# Exercise goal:
Leave out the pictures and copy every record exactly.

# Supplied material:
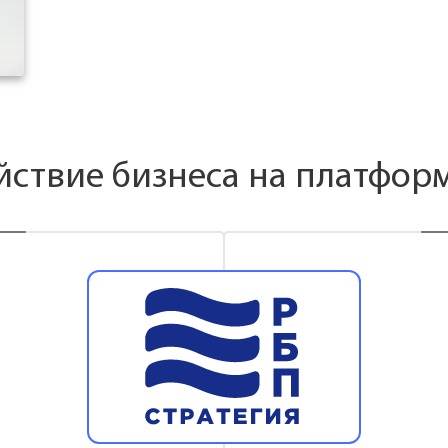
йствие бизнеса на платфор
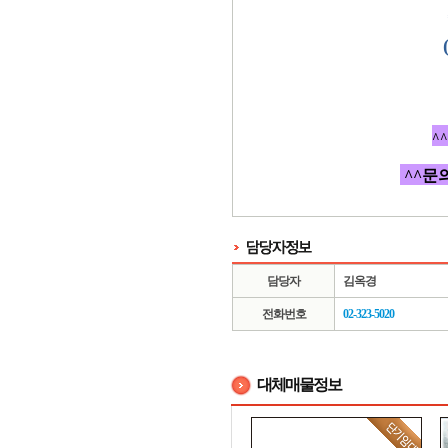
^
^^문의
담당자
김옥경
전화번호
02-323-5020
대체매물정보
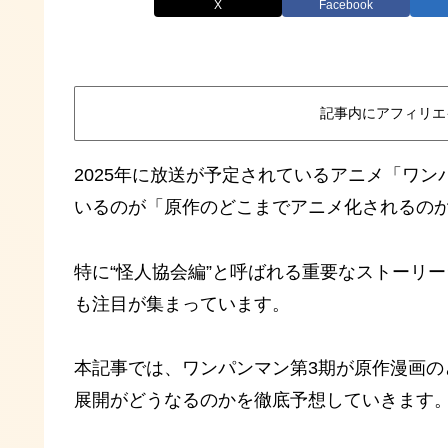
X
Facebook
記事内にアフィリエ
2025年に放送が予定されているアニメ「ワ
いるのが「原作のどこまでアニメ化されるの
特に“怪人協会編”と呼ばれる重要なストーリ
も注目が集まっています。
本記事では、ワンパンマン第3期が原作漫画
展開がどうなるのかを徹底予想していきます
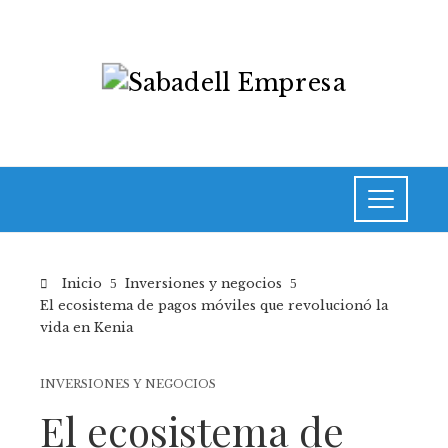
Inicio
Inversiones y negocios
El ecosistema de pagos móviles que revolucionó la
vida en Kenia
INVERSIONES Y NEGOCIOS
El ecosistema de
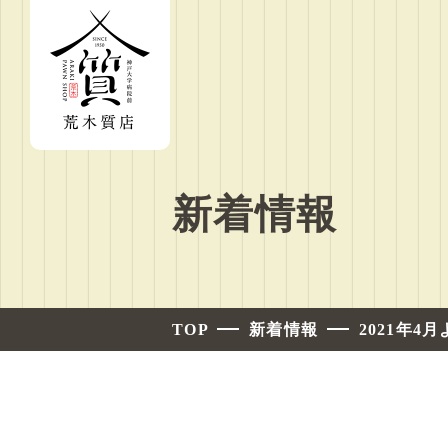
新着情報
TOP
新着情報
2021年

# Response to this exercise:
йствие бизнеса на платфор
^
^^문의
담당자
김옥경
전화번호
02-323-5020
대체매물정보
X
Facebook
記事内にアフィリエ
2025年に放送が予定されているアニメ「ワ
いるのが「原作のどこまでアニメ化されるの
特に“怪人協会編”と呼ばれる重要なストーリ
も注目が集まっています。
本記事では、ワンパンマン第3期が原作漫画
展開がどうなるのかを徹底予想していきます
Inicio
Inversiones y negocios
El ecosistema de pagos móviles que revolucionó la
vida en Kenia
INVERSIONES Y NEGOCIOS
El ecosistema de
新着情報
TOP
新着情報
2021年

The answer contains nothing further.